It took me some time to realise that the light in the room was gradually diminishing and I could feel a strain in my eyes as I was trying to finish the story that had kept me hooked for the past one hour. The high rises that stood at the other end of the lake kept fading away in the distance. When I finally lifted my eyes away from the book and turned towards the windows, I could see the rain tearing through the vast terrain almost like a sheet of white spray. Nothing was visible anymore. And yet, something kept me glued to the view.

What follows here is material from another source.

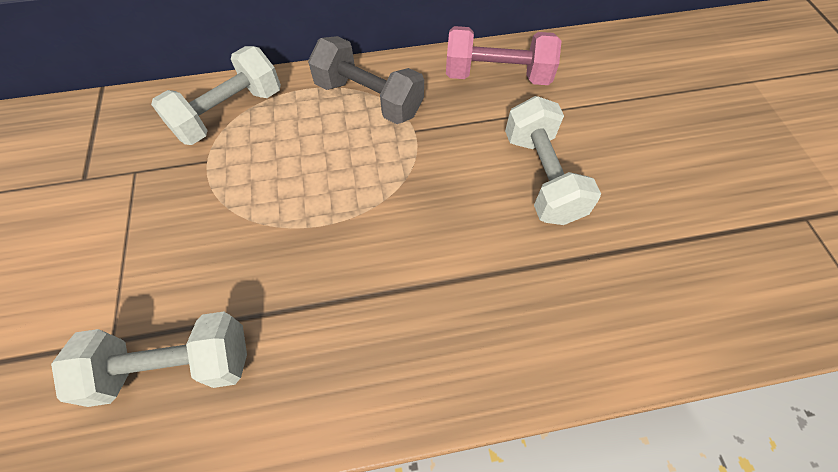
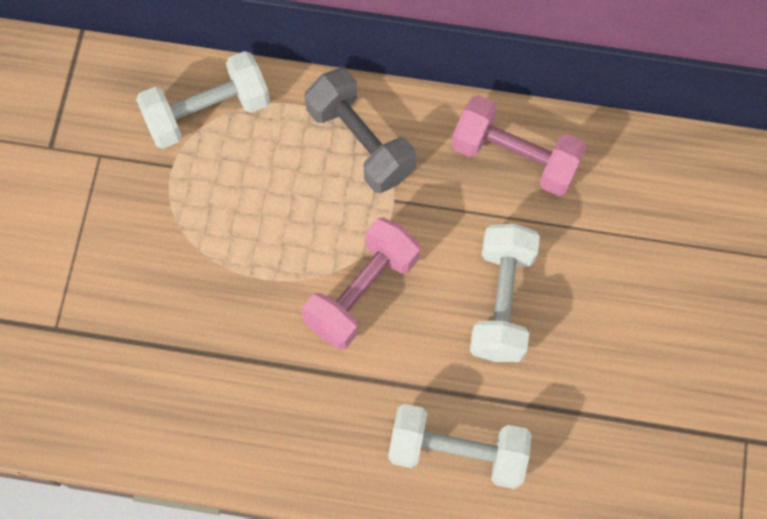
camera: 20 degrees right, 10 degrees up
(175, 366) = (103, 370): white dumbbell -> white dumbbell (457, 451)
(417, 207) = (362, 292): none -> pink dumbbell

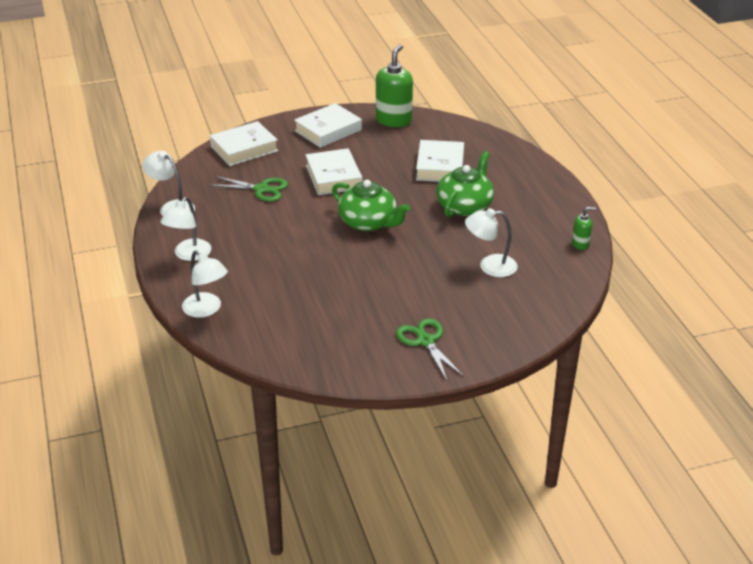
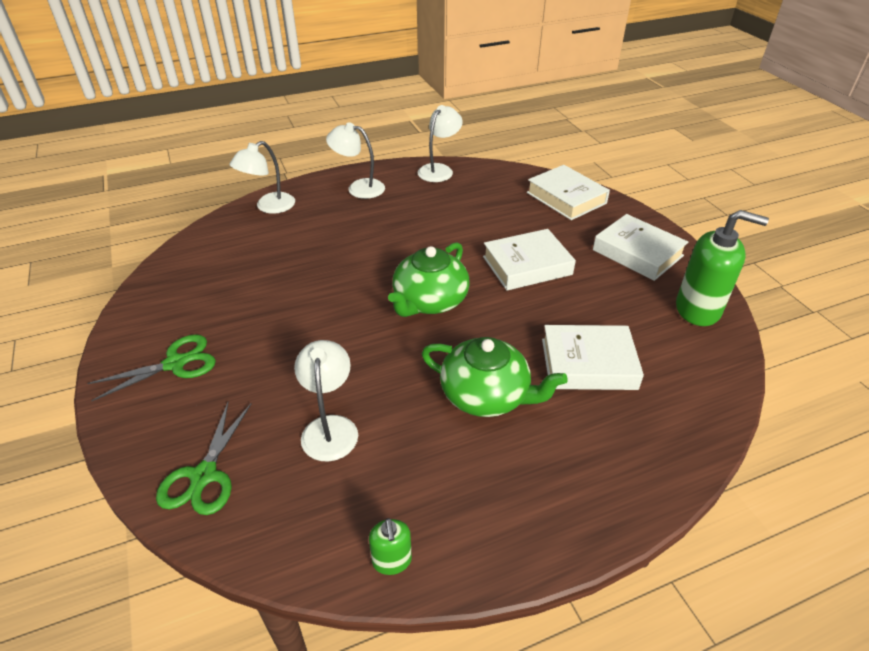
camera: 85 degrees right, 5 degrees up
(261, 189) = (485, 217): green scissors -> green scissors (203, 476)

I sat and watched the rain, like someone who has nothing better to do. Of course, I could have gone for a power nap, as I do on most weekend afternoons, but today, for some reason I was contented, sitting by the window, simply watching the rain, with no specific agenda or thought in mind.
Just being in the moment.
A passing thought nudged me to pick up my pen and make a quick note of a few ideas that had been playing upon my mind all morning. It was beautiful outside and while I knew I could make a dash for my pen and notepad, I refrained from moving at all. I pulled myself back into the view before me.
Some days are meant to be like that. We need to pause and soak in the views…or mull over our thoughts as they come floating into our conscious minds. Those are the days when we’re meant to stop and reflect on things that are keeping us busy from one day to the other. And, if we feel brave enough – perhaps, even ponder over our raison d’être!
Or maybe not. Maybe, some days are just meant to be, and not really delve into the million things that cross our minds demanding our attention.
I was glad that I had managed to pull the reign on my passing thoughts for a little while, as I sat watching the rain today. It felt truly therapeutic to lose myself in the grey skies, savouring the silence of a quiet afternoon, letting the unhurried pace of the day permeate into every nook and crevice of my mind and soul.
In that state of being when one feels neither happiness nor pain, everything seems blissful. And so I felt – the very same bliss that comes from my morning meditation. And equally well from my writing practice.
As I type this post, my heart swells with gratitude towards the Universe for these countless little moments that make me cherish life.
What would we or our lives be without these moments, I wonder!